In a unipolar world, the foreign policy of the unipole constitutes the system level of world politics. What one needs to talk about, therefore, is the political economy of US policy. The invariants of US policy emanate not from raison d’état but from Ferguson’s investment theory of party competition. In reality, the United States runs a ‘protection racket’ in the interests of the ‘masters of the universe’.
Protecting brutal clients against the threat of democracy is an American specialty: Saddam, Suharto, Sandinista, the al-Saud, and the Shah, just to name a few starting with S. This is surprising because as Walt himself demonstrated in The Origins of Alliances, clients are neither reliable nor very useful. In a bipolar system, there is systemic pressure: Soviet military and financial support for Egypt and Syria forced the US to increase its patronage to the Saudis, who were – just like today – leading the counter-revolution against Nasserism. Walt’s result holds a fortiori in a unipolar world. In any case, as the weaker power in a bipolar regional security complex, the House of Saud needs US protection more than the United States needs Saudi excess capacity.
A friend of mine and a regular reader of this blog wondered if I have any moral feelings about this business. I was taken aback. The moral dimension – and the magnitude of the crimes – is so obvious that I stopped ranting about it a long time ago. As a prudent first principle of analytical thinking, it is necessary to distinguish between the positive – i.e., what exists – from the normative – i.e., what ought to be. This is part of the reason why you haven’t read much outrage on these pages. Another is that we are so far indeed from “what ought to be” that it seems almost absurd to mention it.

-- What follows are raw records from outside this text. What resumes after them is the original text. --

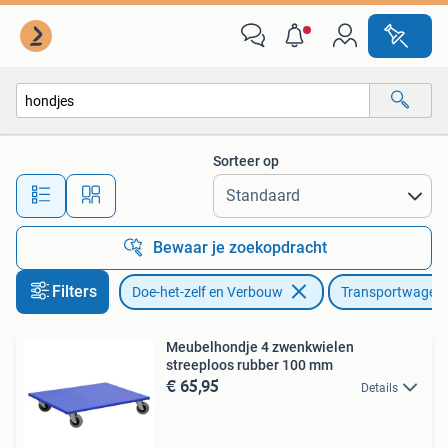
Transportwagens
Sorteer op
Alle afstanden…
Bewaar je zoekopdracht
Filters
Doe-het-zelf en Verbouw
Transportwagen
Meubelhondje 4 zwenkwielen
streeploos rubber 100 mm
€ 65,95
Details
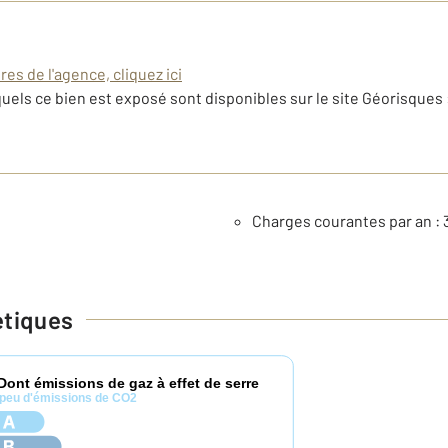
es de l'agence, cliquez ici
uels ce bien est exposé sont disponibles sur le site Géorisques 
Charges courantes par an : 
étiques
Dont émissions de gaz à effet de serre
peu d'émissions de CO2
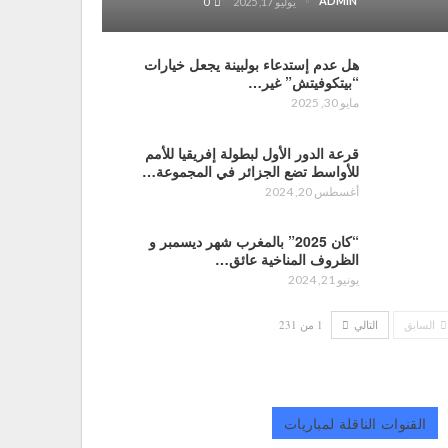
ADMIN
يوليو 17, 2025
0
هل عدم إستدعاء بولبينة يجعل خيارات
“بيتكوفيتش” غير…
مايو 30, 2025
قرعة الدور الأول لبطولة إفريقيا للأمم
للأواسط تضع الجزائر في المجموعة…
أغسطس 20, 2024
“كان 2025” بالمغرب شهر ديسمبر و
الظروف المناخية عائق…
يونيو 21, 2024
السابق
التالي
1 من 231
القنوات الناقلة لمباريات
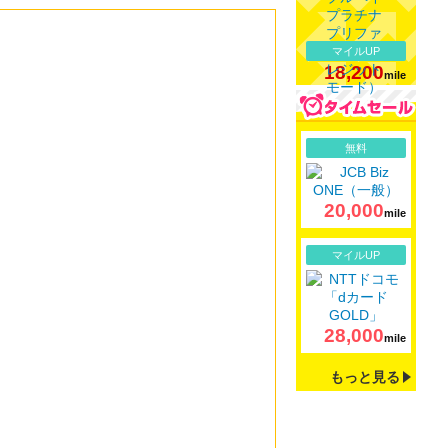
マイルUP
18,200
mile
詳細
無料
20,000
mile
詳細
マイルUP
28,000
mile
もっと見る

The bodies have been piling up high everywhere – Chile, Panama, Haiti, Honduras, Nicaragua, Mexico, El Salvador, Guatemala, Colombia, Vietnam, Cambodia, Laos, Iraq, Sudan, Rwanda, Congo, Mozambique, Afghanistan, Pakistan, Yemen – for a very long time indeed. Compared to the long list of crimes the complicity in the butchery in Syria is a minor affair for the United States. Since 1990, even the fig leaf of the cold war is gone. US support for brutal regimes continues unabated: not in the pursuit of strategic interests so much as in the interest of those who matter.
The United States has cornered the market for security. It has the luxury of being in a position to square its ‘interests’ with its ‘values’, except that ‘values’ are pure rhetoric which have no bearing on US policy. They are meant to hoodwink Americans amid much self-congratulation about the ‘greatest nation on earth’. US ‘interests’ emanate from tightly-knit sectors of wealth and power, in the spirit of the founding fathers who thought that ‘those who own the country ought to rule it’.